The observance will also include speeches, including one by Gwenn Craig, a Black lesbian and former San Francisco police commissioner who worked hand-in-hand with Milk in the heady days of 1970s queer liberation. Craig was on vacation and could not immediately respond to a request for comment.

"It really will be a great way, specifically, for people to understand Harvey Milk's legacy of coalition building, and how he was with radical lesbians, gay liberation front members, laborers, people of color, and how he affected change," Aguirre said.

One of those coalitions in those days was with the Teamsters labor union. In 1973, Milk and Castro neighbor Allan Baird, a straight ally who was a Teamsters leader, took on the Coors Brewing Company due to its anti-labor and homophobic stances.

Aguirre said a Saturday, June 22, event at Jane Warner Plaza will "commemorate what occurred in the 1970s.

"That is unfortunately still relevant, because the Coors corporation and the family who own that are still contributing to right-wing political movements, so we want to connect some of our history to the present day," continued Aguirre.

As the B.A.R. recently reported, there is currently an ongoing boycott of the Molson Coors Beverage Company (the product of a 2005 merger between the Coors Brewing Co. and Molson of Canada). Teamsters are accusing the company of not negotiating in good faith with Local 420 in Fort Worth, Texas.

That will come 10 days after a Wednesday, June 12, memorial the district is also facilitating to commemorate the anniversary of the Pulse nightclub shooting. On June 12, 2016, Omar Mateen killed 49 people and wounded 53 others at the LGBTQ nightclub in Orlando, Florida, reportedly in retaliation for the killing of an Islamic State leader by a United States-coalition airstrike in Syria, according to multiple media reports. Mateen was killed in a shootout with police. Many of those killed or injured were LGBTQs of color.

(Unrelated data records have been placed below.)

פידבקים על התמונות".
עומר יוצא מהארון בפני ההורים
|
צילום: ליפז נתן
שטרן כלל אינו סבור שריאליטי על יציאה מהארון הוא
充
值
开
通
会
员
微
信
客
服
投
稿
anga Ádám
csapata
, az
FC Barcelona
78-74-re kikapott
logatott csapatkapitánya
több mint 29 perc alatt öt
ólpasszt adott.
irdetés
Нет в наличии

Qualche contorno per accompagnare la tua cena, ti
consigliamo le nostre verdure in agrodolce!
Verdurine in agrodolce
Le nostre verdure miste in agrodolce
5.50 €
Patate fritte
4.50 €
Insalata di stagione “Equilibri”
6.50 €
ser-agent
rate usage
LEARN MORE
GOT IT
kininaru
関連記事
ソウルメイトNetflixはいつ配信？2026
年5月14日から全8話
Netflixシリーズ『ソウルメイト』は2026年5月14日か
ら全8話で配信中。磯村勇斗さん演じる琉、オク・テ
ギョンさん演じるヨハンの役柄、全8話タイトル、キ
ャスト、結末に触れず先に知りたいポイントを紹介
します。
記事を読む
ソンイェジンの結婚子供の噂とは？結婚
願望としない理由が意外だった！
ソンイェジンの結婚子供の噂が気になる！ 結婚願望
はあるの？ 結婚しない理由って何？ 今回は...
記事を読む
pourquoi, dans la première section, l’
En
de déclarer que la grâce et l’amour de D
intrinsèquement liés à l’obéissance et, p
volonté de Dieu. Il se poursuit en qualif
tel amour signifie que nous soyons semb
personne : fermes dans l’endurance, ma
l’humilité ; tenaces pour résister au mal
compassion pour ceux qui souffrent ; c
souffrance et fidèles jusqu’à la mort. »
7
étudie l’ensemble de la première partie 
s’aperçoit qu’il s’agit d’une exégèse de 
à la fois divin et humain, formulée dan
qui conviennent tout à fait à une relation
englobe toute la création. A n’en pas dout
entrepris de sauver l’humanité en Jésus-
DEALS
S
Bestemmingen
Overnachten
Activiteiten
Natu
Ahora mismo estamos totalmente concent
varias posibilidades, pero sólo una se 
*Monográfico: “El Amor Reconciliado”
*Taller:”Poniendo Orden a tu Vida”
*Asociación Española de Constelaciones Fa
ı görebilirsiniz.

A week later, Wednesday, June 19, is Juneteenth, which was made a federal holiday in 2021 by an act of Congress signed by President Joe Biden. Juneteenth commemorates the end of the slavery of Black Americans at the end of the Civil War.

Frameline48: the San Francisco International LGBTQ+ Film Festival starts the same day, but with the Castro Theatre closed due to renovation and construction work, the festival will be kicking off with a street party, according to Frameline's Dan Shain, who addressed the merchants.

The 400 block of Castro Street will be closed to vehicular traffic from 2 p.m. to midnight, Shain said. A program of performances and speeches will start at 7 p.m., and the film "Lil Nas X: Long Live Montero" will be screened at 8. The film will be over by 10. Chairs will not be provided.

Once again there will be no food trucks, Shain said.

As the B.A.R. reported earlier this week, Frameline's full slate of events for this year's film festival will be announced May 21. Because of the closure of the Castro Theatre, film screenings this year will be held at the Roxie Theater, the Palace of Fine Arts Theatre, Herbst Theatre, the Vogue Theater, and the New Parkway Theater in Oakland.

However, Castro residents can still get a taste of the film festival in the neighborhood.

"Frameline will have a physical box office in the Castro, at the Welcome Castro store [at 525 Castro Street]," Shain said. "So if you like to buy your tickets in person, you want to buy a T-shirt, you want a mini guide, see what's playing, check out Welcome Castro."

Robert Emmons, a gay man who is the proprietor of Welcome Castro, told the B.A.R. that "we are excited to be partnering with Frameline and honored to have them set up a box office in Welcome Castro. It's going to be a fun festival this year spread out in so many different venues, and we can't wait to see this year's films."

Updated, 5/7/24: This article has been updated with comments from LYRIC.